Here's the full context:
→ 2010s: US and European food majors pile into Brazil and other emerging markets, chasing demand their slowing home markets could not supply.
→ 2017: Hormel pays $104 million for Cidade do Sol, owner of the Ceratti brand, to enter Brazil as a platform for South American growth.
→ December 2025: Hormel's interim CEO calls Brazil "challenged" and "a drag," and puts the entire portfolio under review.
→ March 2026: General Mills agrees to sell its Brazil business to local group 3corações for about $153 million to lift margins and refocus abroad.
→ Most recent: On 1 July 2026 Hormel agrees to sell Ceratti to Zanchetta Alimentos, the second US food giant to exit Brazil in four months.
What this means for food and beverage operators and investors:
✅ Put every market on a return clock. A country that cannot clear its cost of capital is a sale candidate, however long you have held it. A feeling about "presence" is not a strategy.
✅ Read the small print of divestitures. A cluster of quiet exits usually means a management team is getting honest about where it earns, and that honesty tends to come before better capital allocation and, often, a re-rating.
✅ Local buyers are the new counterparties. If you run a regional business, the majors are now willing sellers of assets they once called core, so pipeline those assets before the bankers do.

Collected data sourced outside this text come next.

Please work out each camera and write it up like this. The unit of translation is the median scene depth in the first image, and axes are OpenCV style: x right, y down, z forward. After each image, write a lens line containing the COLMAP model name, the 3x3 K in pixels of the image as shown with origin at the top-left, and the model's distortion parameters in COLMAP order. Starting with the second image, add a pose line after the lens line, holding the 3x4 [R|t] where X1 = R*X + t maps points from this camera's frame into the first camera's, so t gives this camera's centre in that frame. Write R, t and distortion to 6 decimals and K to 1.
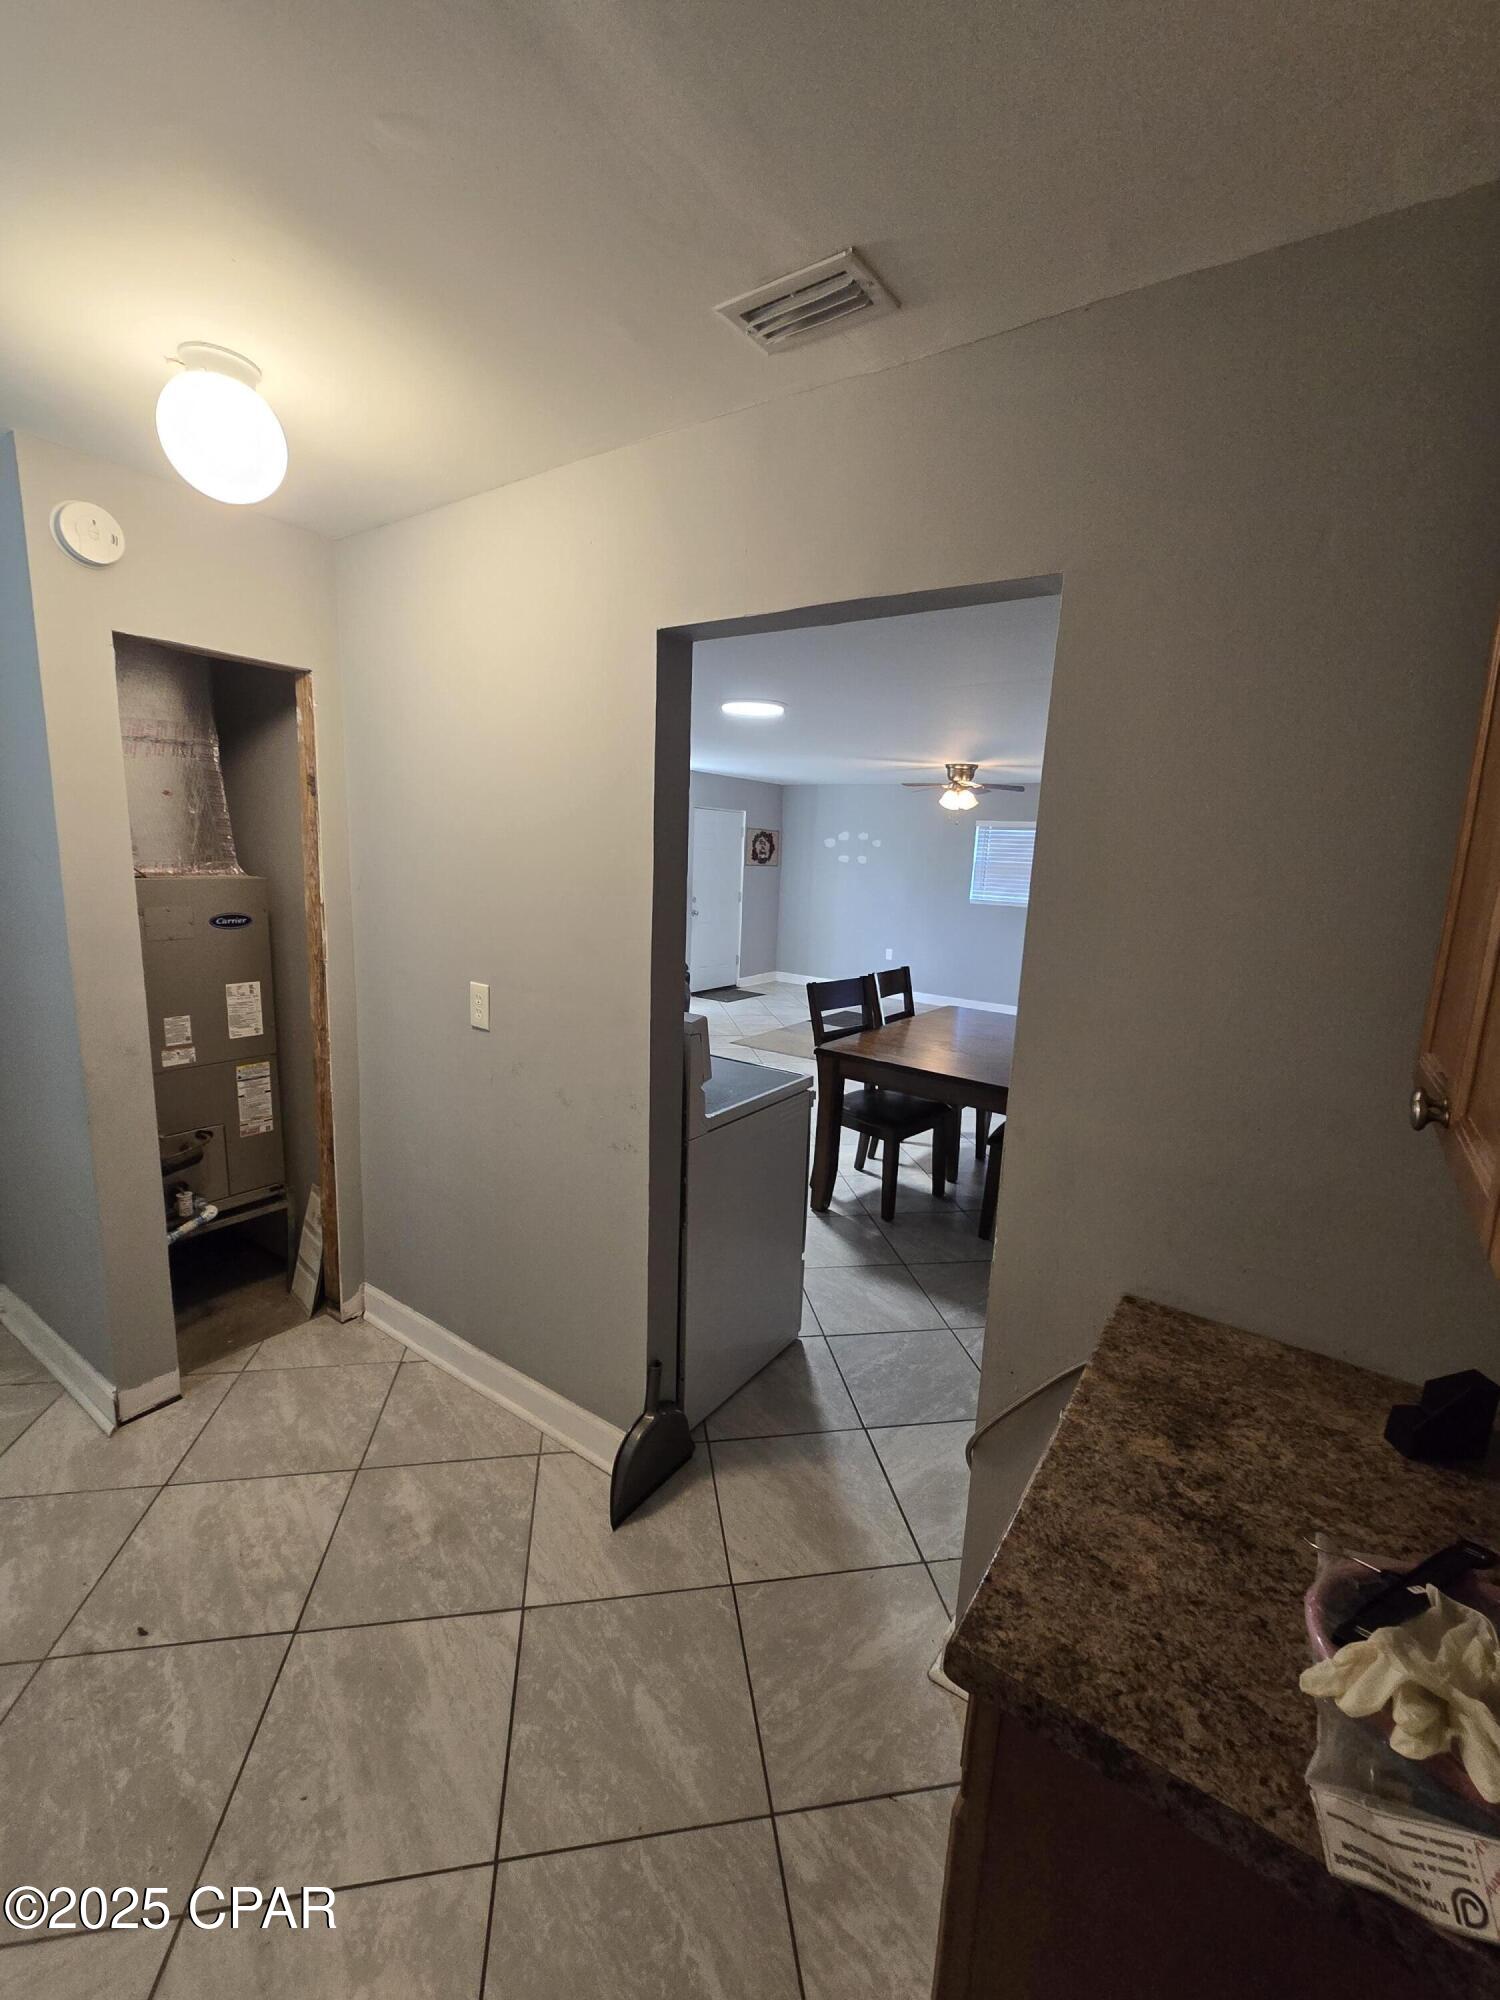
lens RADIAL K [[823.9, 0, 750.0], [0, 823.9, 1000.0], [0, 0, 1]] dist [-0.001793, -0.000244]
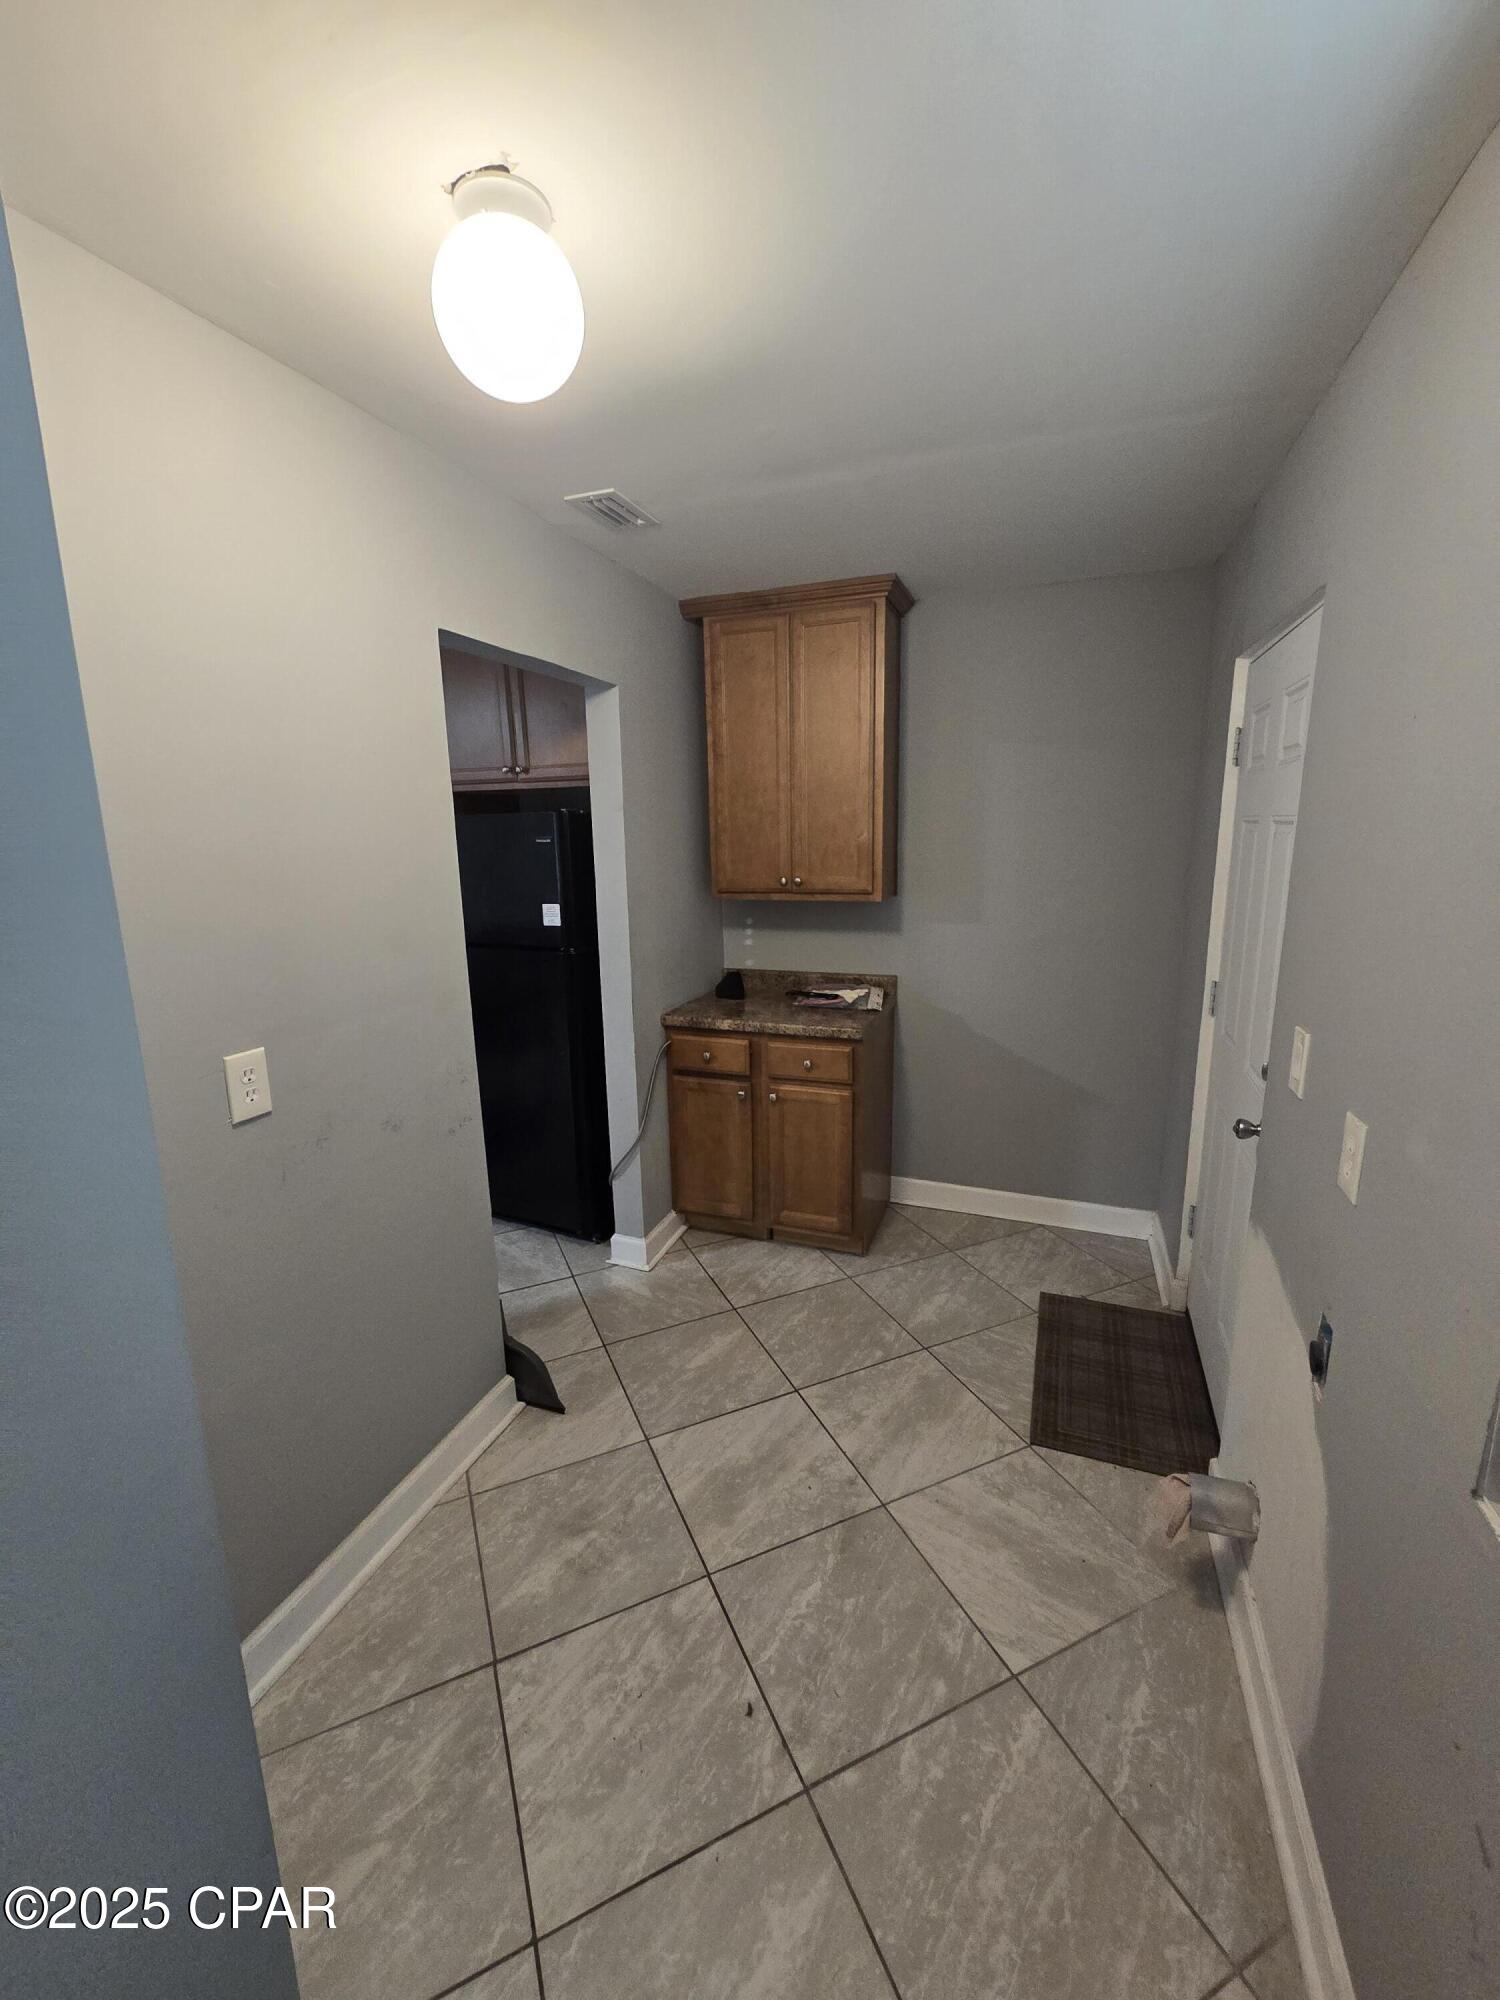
lens RADIAL K [[825.0, 0, 748.0], [0, 825.0, 996.0], [0, 0, 1]] dist [0.000004, -0.000169]
pose [[-0.252460, -0.233508, 0.939009, -1.039573], [0.178997, 0.942425, 0.282482, -0.176812], [-0.950907, 0.239395, -0.196127, 0.727941]]
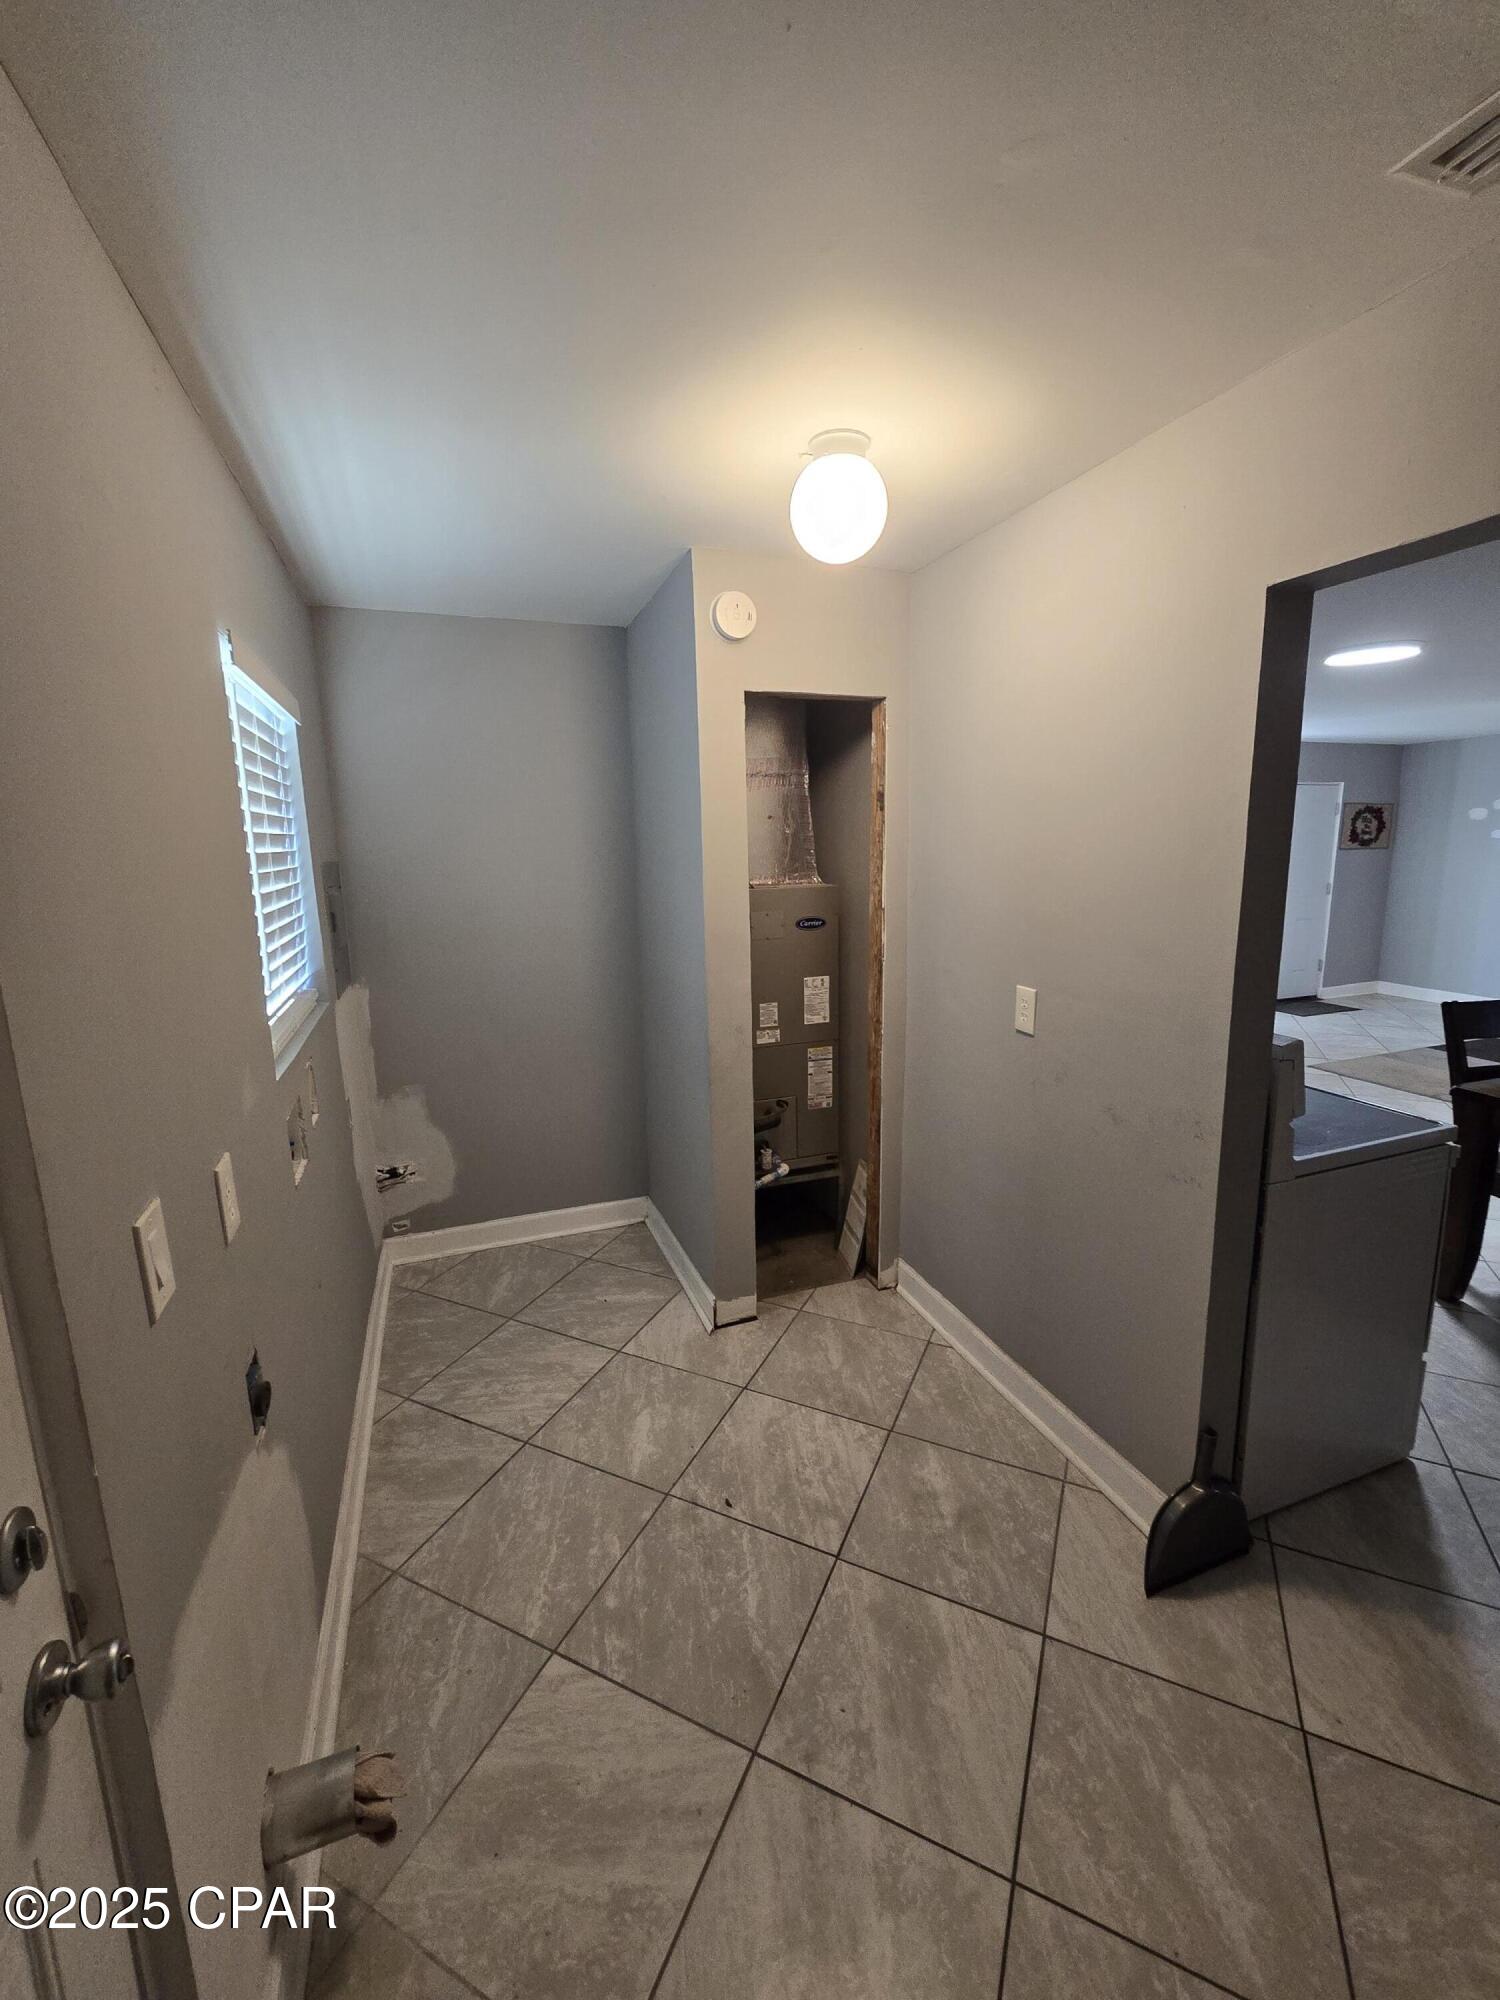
lens RADIAL K [[825.0, 0, 748.0], [0, 825.0, 996.0], [0, 0, 1]] dist [0.000004, -0.000169]
pose [[0.817210, 0.050063, -0.574161, -0.031587], [-0.050307, 0.998614, 0.015469, -0.008121], [0.574140, 0.016243, 0.818596, -0.006360]]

3 moves you can make this week:
1️⃣ Rank your markets by return, not revenue. Build a simple table of each geography's operating margin and the capital tied up in it. The bottom of that list is your divestiture shortlist.
2️⃣ Pressure-test your "platform" bets. For any market you entered to "build a platform," ask what it has actually earned since. If the platform never came, price an exit now, not after another weak year.
3️⃣ Map the willing sellers in your category. List the global players signaling simplification and the assets they are likely to shed. One of them may be your cheapest route into a market or segment you want.